GOAL OF THE EXERCISE:
Answer these questions using the article on Donald Trump's endorsement of Mehmet Oz.
(a) For a Senate seat in which state did Trump endorse Oz?
(b) Where was the endorsement statement posted?
(c) How many years on television did Trump say Oz had been?
##### EXTRACTED TEXT
Donald Trump has endorsed TV personality and cardiac surgeon Doctor Mehmet Oz for a Senate seat in Pennsylvania, his spokesperson announced on Saturday ahead of a rally for the ex-US president in North Carolina.
“The Great Commonwealth of Pennsylvania has a tremendous opportunity to Save America by electing the brilliant and well-known Dr. Mehmet Oz for the United States Senate,” the statement, posted to Twitter, reads. “This is all about winning elections in order to stop the Radical Left maniacs from destroying our country.”
Trump elaborated on his endorsement during the rally, praising Oz’s Harvard education, “tremendous career” as a heart surgeon, and stage presence. “When you’re on television for 18 years, that’s like a poll. That means people like you,” Trump said.
##########
##### DATASET
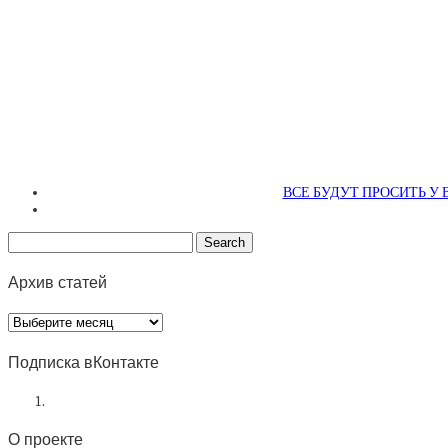
ВСЕ БУДУТ ПРОСИТЬ У
Архив статей
Архив
статей
Подписка вКонтакте
О проекте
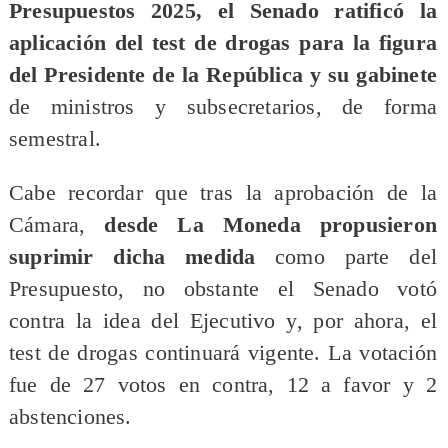
Presupuestos 2025, el Senado ratificó la
aplicación del test de drogas para la figura
del Presidente de la República y su gabinete
de ministros y subsecretarios, de forma
semestral.
Cabe recordar que tras la aprobación de la
Cámara,
desde La Moneda propusieron
suprimir dicha medida
como parte del
Presupuesto, no obstante el Senado votó
contra la idea del Ejecutivo y, por ahora, el
test de drogas continuará vigente. La votación
fue de 27 votos en contra, 12 a favor y 2
abstenciones.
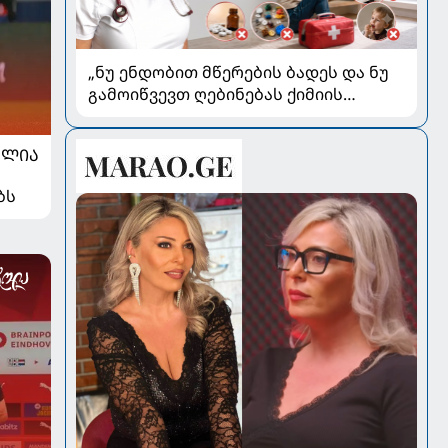
„ნუ ენდობით მწერების ბადეს და ნუ
გამოიწვევთ ღებინებას ქიმიის
გადაყლაპვისას“ - როგორ ვიხსნათ
ბავშვი კრიტიკულ სიტუაციაში,
ᲐᲚᲘᲐ
პედიატრ სალომე ახვლედიანის
რჩევები
ბს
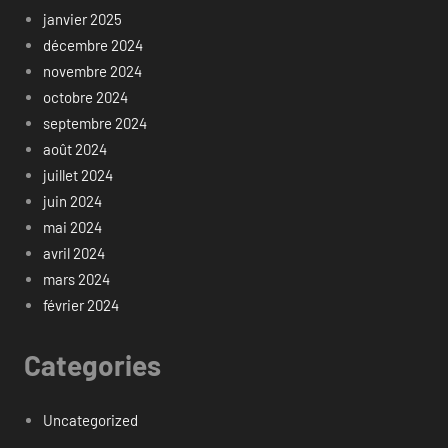
janvier 2025
décembre 2024
novembre 2024
octobre 2024
septembre 2024
août 2024
juillet 2024
juin 2024
mai 2024
avril 2024
mars 2024
février 2024
Categories
Uncategorized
##########
FINAL ANSWER:
(a) Pennsylvania
(b) Twitter
(c) 18 years